SELECTED PASSAGE:
◇ ◇ ◇ ◇ ◇

That said, I would love to shave off more size off my wasm binaries :-)

Some notes I found just now seems to be in line with my results, though: https://github.com/bevyengine/bevy/issues/3978#issuecomment-...

FWIW, this is my relevant Cargo.toml settings:

  [profile.release]
  lto = "fat"
  codegen-units = 1
  opt-level = 3
  debug = false
  panic = "abort"
  strip = "debuginfo"

  [profile.wasm-release]
  inherits = "release"
  opt-level = "z"
Rust binaries seem to be larger than they should be, though. I believe Kobzol [1] has been making some work on that.

[1]: https://kobzol.github.io/rust/cargo/2024/01/23/making-rust-b...

(Not op)

I agree that 8MB seems high. I can generate a 6MB binary using `--debug` with `wasm-pack` so definitely for a more complex thing I could see 8MB. I think `--release`, `codegen-units = 1`, `opt-level = 3/z` are the three biggest things that affect binary size for me.

◇ ◇ ◇ ◇ ◇

EXERCISE DATA:

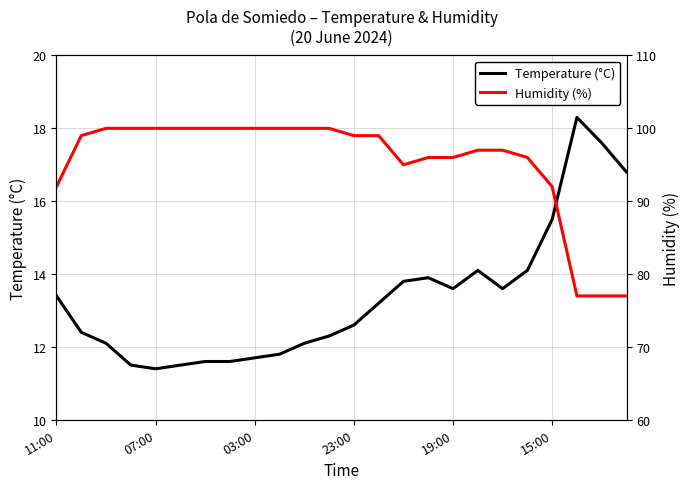

Which series has the largest total across all categories?

Humidity (%)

◇ ◇ ◇ ◇ ◇

WHAT YOU WILL DO:
A. Answer these about the Rust wasm binary size discussion:
(i) What value is `lto` set to under `[profile.release]`?
(ii) What `opt-level` does the `[profile.wasm-release]` profile use?
(iii) Which tool does the last commenter use to build a 6MB binary with `--debug`?
B. Continue the Rust wasm binary size discussion from its last comment, in the same forum style.

RESPONSES BY ITEM NUMBER:
A.
(i) "fat"
(ii) "z"
(iii) `wasm-pack`

B.
I don't think 8MB is that big a deal for a web game though. Like how large are the images? If you're going to dynamically load in like 50+ MB of assets then having an initial game of 8 MB is the small pole in the tent. I have my stuff setup as a PWA so once everything has been downloaded it takes 0 MB on the wire to open a second time; you could set-up the game as 2 binaries; one super-small one that just basically handles an opening cinematic and a larger one that can actually play the game which is downloaded while the cinematic plays (or is cached in future opens).